Enough Said Review


Julia Louis-Dreyfus as Eva
James Gandolfini as Albert
Catherine Keener as Marianne
Toni Collette as Sarah
Ben Falcone as Will
Tracey Fairaway as Ellen
Kathleen Rose Perkins as Fran
Tavi Gevinson as Chloe
Amy Landecker as Debbie
Michaela Watkins as Hillary
Toby Huss as Peter
Anjelah Johnson-Reyes as Cathy

Directed by Nicole Holofcener


Eva (Julia Louis-Dreyfus) is a massage therapist and a single mother ready to see her daughter head off to college, leaving her alone. At a party, she meets Albert (James Gandolfini), a single father also sending his daughter off to school. The two go out as Eva tries to deal with dating once again. At the same time, she meets a poet named Marianne (Catherine Keener) who hires her as a masseuse, the two bonding and becoming friends, but Marianne starts to make Eva rethink her attraction to Albert the more Marianne badmouths her ex-husband.

Three years after her last movie “Please Give,” Nicole Holofcener returns with a film that’s no less rambling than some of her earlier films, but also one that’s far more accessible and relatable for audiences, especially those of a certain age.

Eva is a working single mother dealing with the day-to-day stress of massaging rich and entitled white people while trying to connect with her teenager daughter who is about to head off to Sarah Lawrence College. When she meets James Gandolfini’s Albert at a party, the attraction isn’t mutual, but Eva’s interested enough to go out with him and their relationship grows quickly over time as he proves to be a warm and funny guy.

“Enough Said,” at its core, can easily be labelled as a romantic comedy, but Holofcener tends to keep the laughs and the romance elements as two separate things, spending much of the first half avoiding traditional story structure with a series of vignettes showing Eva’s encounters with various characters. When she’s not on a date with Albert, we see Eva interacting with her daughter or her best friend played by Toni Collette or her latest client Marianne (Catherine Keener), each of these scenes allowing Holofcener to make wry commentary on modern life and relationships, while not necessarily contributing to the story as much. During her biggest moment of crises, Eva also ends up befriending her daughter’s best friend Chloe, played by Tavi Gevinson, who bares an eerie resemblance to a young Michelle Williams, but it’s her time with Marianne, who is constantly badmouthing her ex-husband that has the most effect on Eva as she starts to question her relationship with Albert.

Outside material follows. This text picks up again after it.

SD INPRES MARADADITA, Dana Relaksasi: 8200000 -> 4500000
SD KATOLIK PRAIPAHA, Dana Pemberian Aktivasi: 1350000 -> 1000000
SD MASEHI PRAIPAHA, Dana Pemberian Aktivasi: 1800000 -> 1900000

It’s immediately obvious a movie like this probably wouldn’t work without someone like Julia Louis-Dreyfus in the role of Eva. There are a few moments when it’s hard not to be reminded of her comedies of error as Elayne on “Seinfeld,” especially once she starts to realize the connection between Marianne and Albert. Despite the familiarity of the character, Louis-Dreyfus clearly understands the character Holofcener was trying to create in Eva, using her presumably to channel the filmmaker’s own mid-life crisis thoughts on dating and motherhood.

For one of his final roles, Gandolfini is allowed to show his softer and more sensitive side as a schlubby guy you can’t help but root for even, as we see Eva’s mind being changed about him to the point where she eventually starts to sabotage the relationship. When a stunning revelation makes it seem like the relationship might not work out between them, it’s fairly heartbreaking, but it’s to Holofcener’s credit that she makes Eva’s character more flawed rather than the normal female-written rom-com practice of making it the guy’s fault.

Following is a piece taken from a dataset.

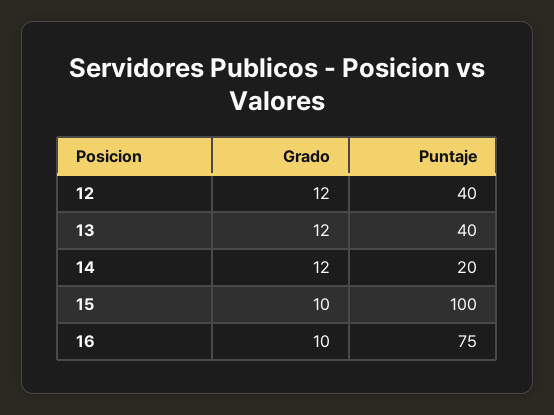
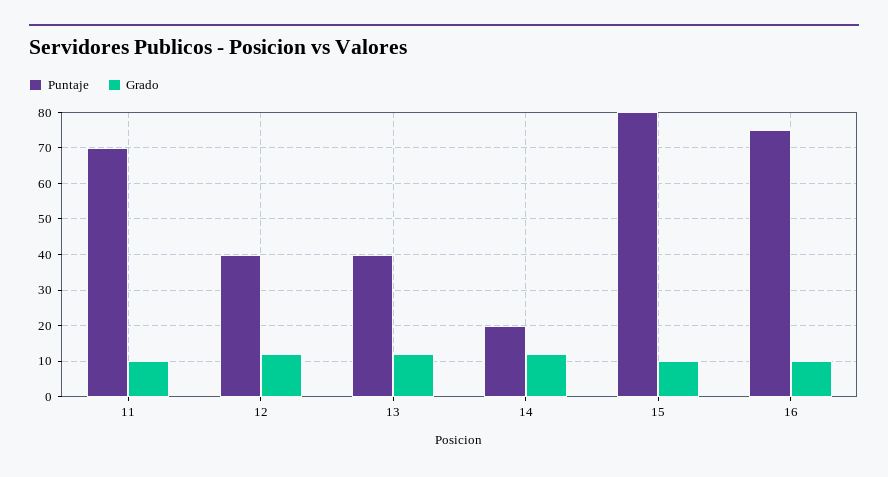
Puntaje, 15: 100 -> 80
Puntaje, 11: none -> 70
Grado, 11: none -> 10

To be honest, Catherine Keener probably could have taken the role of Eva, having starred in all of Holofcener’s previous films, but putting her in the smaller supporting role as Marianne was a wiser move even if it’s not a very flashy role since she’s a good counterpoint to Julia-Dreyfus. The same can be said for Collette who doesn’t have a lot of heavy lifting but has some fun moments with “Bridesmaids’” Ben Falcone as a couple whose back-and-forth barbs give Holofcener an opportune chance to comment on marriage.

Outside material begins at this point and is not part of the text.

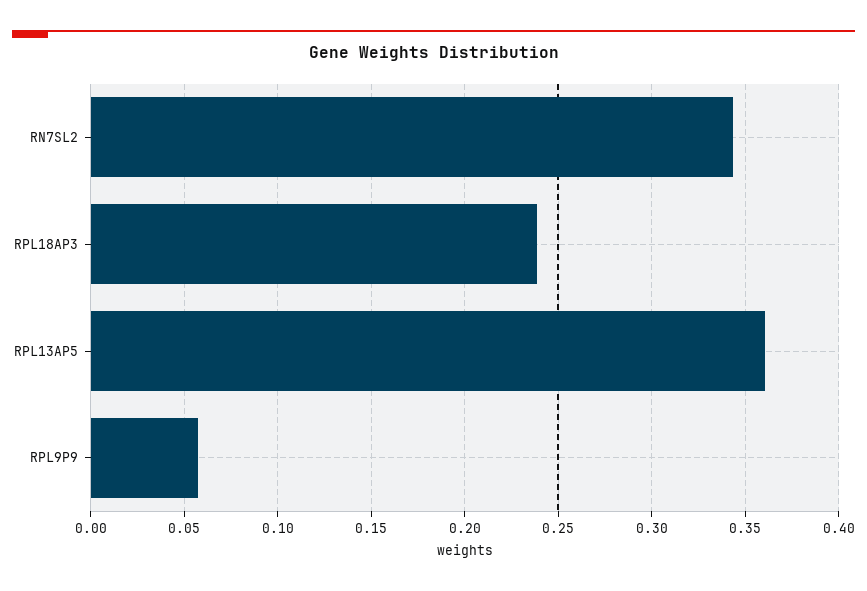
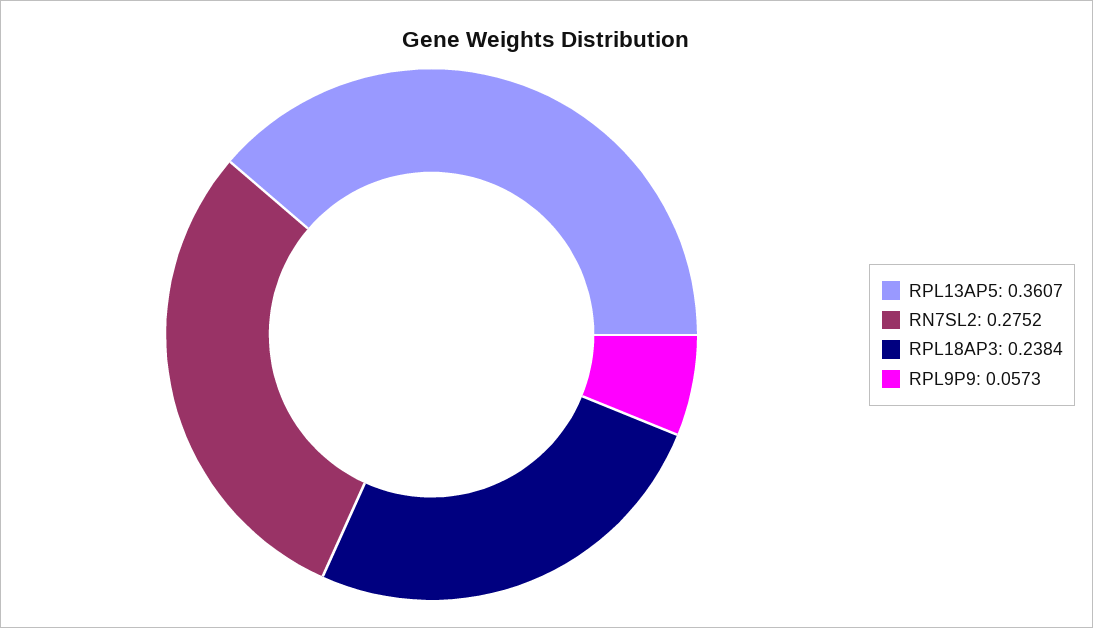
RN7SL2: 0.345 -> 0.2752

While the central romance between Eva and Albert is resolved in a fairly satisfying way, some of the other relationships aren’t—the relationship Eva nurtures with her daughter’s friend ends abruptly and is never mentioned again, making you wonder why it was included.

The Bottom Line:
What “Enough Said” lacks in structured storytelling it more than makes up for in emotional warmth and heart with Holofcener’s best script to date and performances by Louis-Dreyfus and Gandolfini that make it one of her most enjoyable films.